▶ [Data items]
● ● ● ● ●
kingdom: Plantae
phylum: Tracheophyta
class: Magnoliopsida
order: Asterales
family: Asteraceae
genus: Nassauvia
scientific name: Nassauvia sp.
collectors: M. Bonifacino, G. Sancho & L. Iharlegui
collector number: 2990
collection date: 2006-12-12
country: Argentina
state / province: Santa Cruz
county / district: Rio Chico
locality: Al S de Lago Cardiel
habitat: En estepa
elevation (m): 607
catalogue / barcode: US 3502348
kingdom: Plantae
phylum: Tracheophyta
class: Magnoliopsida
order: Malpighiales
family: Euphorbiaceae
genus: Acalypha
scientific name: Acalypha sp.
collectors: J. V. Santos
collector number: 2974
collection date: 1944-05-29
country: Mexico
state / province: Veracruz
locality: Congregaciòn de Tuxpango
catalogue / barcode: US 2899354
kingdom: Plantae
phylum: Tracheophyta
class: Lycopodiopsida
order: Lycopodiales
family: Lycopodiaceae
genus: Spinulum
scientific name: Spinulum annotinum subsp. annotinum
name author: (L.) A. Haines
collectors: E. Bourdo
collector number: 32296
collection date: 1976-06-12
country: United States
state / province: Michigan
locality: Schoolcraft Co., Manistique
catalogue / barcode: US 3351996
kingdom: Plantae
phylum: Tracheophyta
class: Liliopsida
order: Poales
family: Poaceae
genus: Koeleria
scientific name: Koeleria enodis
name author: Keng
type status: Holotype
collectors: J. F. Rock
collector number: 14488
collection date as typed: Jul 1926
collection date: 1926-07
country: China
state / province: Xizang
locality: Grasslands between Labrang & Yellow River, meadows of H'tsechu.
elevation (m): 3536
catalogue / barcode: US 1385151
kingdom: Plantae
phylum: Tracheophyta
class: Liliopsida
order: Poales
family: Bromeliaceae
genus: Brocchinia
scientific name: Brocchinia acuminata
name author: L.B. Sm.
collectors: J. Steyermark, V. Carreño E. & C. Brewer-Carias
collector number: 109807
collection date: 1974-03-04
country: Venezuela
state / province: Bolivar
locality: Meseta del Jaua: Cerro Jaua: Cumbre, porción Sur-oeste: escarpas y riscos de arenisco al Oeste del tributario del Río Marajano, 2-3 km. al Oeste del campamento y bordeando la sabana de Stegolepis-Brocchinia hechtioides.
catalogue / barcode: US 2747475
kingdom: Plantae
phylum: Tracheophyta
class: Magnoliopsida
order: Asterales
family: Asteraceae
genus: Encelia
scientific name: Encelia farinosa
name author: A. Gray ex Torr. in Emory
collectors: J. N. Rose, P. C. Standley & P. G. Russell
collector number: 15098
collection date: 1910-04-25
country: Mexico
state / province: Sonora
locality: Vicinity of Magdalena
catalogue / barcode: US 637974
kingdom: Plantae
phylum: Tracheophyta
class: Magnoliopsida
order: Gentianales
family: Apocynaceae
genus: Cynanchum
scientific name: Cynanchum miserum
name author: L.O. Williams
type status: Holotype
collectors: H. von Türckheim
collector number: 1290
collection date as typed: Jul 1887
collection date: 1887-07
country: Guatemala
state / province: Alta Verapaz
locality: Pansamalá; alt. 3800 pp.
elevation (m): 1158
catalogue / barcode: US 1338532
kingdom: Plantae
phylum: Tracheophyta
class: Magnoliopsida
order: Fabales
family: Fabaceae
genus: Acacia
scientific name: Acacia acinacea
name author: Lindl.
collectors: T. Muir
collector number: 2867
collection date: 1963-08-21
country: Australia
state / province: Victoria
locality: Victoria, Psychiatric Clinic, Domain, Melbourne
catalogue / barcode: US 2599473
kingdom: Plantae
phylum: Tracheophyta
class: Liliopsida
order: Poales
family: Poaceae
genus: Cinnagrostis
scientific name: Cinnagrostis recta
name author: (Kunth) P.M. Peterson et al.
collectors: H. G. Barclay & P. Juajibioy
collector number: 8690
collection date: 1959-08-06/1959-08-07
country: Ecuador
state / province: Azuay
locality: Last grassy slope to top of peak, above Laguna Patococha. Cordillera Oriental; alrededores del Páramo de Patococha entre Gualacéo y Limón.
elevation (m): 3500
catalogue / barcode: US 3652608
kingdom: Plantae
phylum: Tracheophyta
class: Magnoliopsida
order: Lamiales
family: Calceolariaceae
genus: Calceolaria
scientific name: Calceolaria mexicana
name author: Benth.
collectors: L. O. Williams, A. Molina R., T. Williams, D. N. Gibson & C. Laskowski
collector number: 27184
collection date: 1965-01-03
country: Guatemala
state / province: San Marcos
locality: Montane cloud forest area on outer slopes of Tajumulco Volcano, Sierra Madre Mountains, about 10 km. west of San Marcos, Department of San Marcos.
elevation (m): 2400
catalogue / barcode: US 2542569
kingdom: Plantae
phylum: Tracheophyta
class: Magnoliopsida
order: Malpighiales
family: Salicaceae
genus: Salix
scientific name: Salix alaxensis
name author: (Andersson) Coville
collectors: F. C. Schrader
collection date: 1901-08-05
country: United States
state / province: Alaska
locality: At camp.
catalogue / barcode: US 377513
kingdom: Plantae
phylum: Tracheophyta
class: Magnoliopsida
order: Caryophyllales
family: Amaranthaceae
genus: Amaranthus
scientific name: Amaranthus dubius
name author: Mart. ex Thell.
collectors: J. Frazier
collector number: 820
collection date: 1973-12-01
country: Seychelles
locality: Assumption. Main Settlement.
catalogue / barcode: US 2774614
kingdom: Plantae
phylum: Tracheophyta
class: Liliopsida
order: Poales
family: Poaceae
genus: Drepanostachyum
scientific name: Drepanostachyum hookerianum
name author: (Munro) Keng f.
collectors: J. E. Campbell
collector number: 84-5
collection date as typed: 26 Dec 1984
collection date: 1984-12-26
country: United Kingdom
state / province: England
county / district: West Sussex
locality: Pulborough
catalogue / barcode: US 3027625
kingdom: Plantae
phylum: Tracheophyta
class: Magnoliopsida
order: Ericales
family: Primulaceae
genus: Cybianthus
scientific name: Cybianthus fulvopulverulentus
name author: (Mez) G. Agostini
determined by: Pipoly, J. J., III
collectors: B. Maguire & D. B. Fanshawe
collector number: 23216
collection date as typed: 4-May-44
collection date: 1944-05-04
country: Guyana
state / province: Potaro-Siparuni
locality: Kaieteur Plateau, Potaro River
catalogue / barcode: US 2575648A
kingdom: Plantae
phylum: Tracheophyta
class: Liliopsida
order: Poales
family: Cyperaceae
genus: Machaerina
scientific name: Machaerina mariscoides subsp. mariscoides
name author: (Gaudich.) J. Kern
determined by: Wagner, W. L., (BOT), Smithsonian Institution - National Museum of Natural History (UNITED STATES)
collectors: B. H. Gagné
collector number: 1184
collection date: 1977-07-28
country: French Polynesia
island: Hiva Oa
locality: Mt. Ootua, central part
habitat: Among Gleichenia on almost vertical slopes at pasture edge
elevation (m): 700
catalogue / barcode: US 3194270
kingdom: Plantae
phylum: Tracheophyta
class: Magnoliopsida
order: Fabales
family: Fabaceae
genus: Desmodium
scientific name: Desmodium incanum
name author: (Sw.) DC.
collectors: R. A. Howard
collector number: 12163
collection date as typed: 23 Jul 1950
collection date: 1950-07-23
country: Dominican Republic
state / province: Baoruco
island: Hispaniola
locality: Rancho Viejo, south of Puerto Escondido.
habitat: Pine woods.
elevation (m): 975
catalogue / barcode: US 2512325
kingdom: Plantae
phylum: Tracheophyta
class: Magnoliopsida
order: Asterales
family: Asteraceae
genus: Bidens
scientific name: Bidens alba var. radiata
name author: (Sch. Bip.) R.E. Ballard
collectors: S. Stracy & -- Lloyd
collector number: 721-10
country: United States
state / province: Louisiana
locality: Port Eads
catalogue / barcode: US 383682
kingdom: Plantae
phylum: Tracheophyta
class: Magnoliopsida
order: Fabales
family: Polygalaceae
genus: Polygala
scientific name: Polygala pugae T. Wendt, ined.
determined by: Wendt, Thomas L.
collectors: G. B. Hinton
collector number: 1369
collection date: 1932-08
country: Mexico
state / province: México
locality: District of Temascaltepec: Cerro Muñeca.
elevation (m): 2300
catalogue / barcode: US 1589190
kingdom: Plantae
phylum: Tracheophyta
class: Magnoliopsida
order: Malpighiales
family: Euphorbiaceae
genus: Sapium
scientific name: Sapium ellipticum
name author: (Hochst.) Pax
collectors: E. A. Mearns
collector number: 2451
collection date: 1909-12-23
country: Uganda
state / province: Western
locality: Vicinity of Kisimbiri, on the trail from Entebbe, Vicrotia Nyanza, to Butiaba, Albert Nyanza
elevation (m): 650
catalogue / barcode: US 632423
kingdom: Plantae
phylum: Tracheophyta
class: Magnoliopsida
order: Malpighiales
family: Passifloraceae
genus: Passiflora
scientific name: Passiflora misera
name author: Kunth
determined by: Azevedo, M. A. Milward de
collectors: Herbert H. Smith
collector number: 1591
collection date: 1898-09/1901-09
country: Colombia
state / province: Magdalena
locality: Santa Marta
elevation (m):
● ● ● ● ●
▶ [OBJECTIVE]
Convert the stretch of the records from the line containing "collectors: S. Stracy & -- Lloyd" through the line containing "genus: Passiflora" into a Markdown table with the columns Row and Line, numbering each line and leaving out blank lines.

▶ [ANSWER BELOW]
| Row | Line |
|---|---|
| 1 | collectors: S. Stracy & -- Lloyd |
| 2 | collector number: 721-10 |
| 3 | country: United States |
| 4 | state / province: Louisiana |
| 5 | locality: Port Eads |
| 6 | catalogue / barcode: US 383682 |
| 7 | kingdom: Plantae |
| 8 | phylum: Tracheophyta |
| 9 | class: Magnoliopsida |
| 10 | order: Fabales |
| 11 | family: Polygalaceae |
| 12 | genus: Polygala |
| 13 | scientific name: Polygala pugae T. Wendt, ined. |
| 14 | determined by: Wendt, Thomas L. |
| 15 | collectors: G. B. Hinton |
| 16 | collector number: 1369 |
| 17 | collection date: 1932-08 |
| 18 | country: Mexico |
| 19 | state / province: México |
| 20 | locality: District of Temascaltepec: Cerro Muñeca. |
| 21 | elevation (m): 2300 |
| 22 | catalogue / barcode: US 1589190 |
| 23 | kingdom: Plantae |
| 24 | phylum: Tracheophyta |
| 25 | class: Magnoliopsida |
| 26 | order: Malpighiales |
| 27 | family: Euphorbiaceae |
| 28 | genus: Sapium |
| 29 | scientific name: Sapium ellipticum |
| 30 | name author: (Hochst.) Pax |
| 31 | collectors: E. A. Mearns |
| 32 | collector number: 2451 |
| 33 | collection date: 1909-12-23 |
| 34 | country: Uganda |
| 35 | state / province: Western |
| 36 | locality: Vicinity of Kisimbiri, on the trail from Entebbe, Vicrotia Nyanza, to Butiaba, Albert Nyanza |
| 37 | elevation (m): 650 |
| 38 | catalogue / barcode: US 632423 |
| 39 | kingdom: Plantae |
| 40 | phylum: Tracheophyta |
| 41 | class: Magnoliopsida |
| 42 | order: Malpighiales |
| 43 | family: Passifloraceae |
| 44 | genus: Passiflora |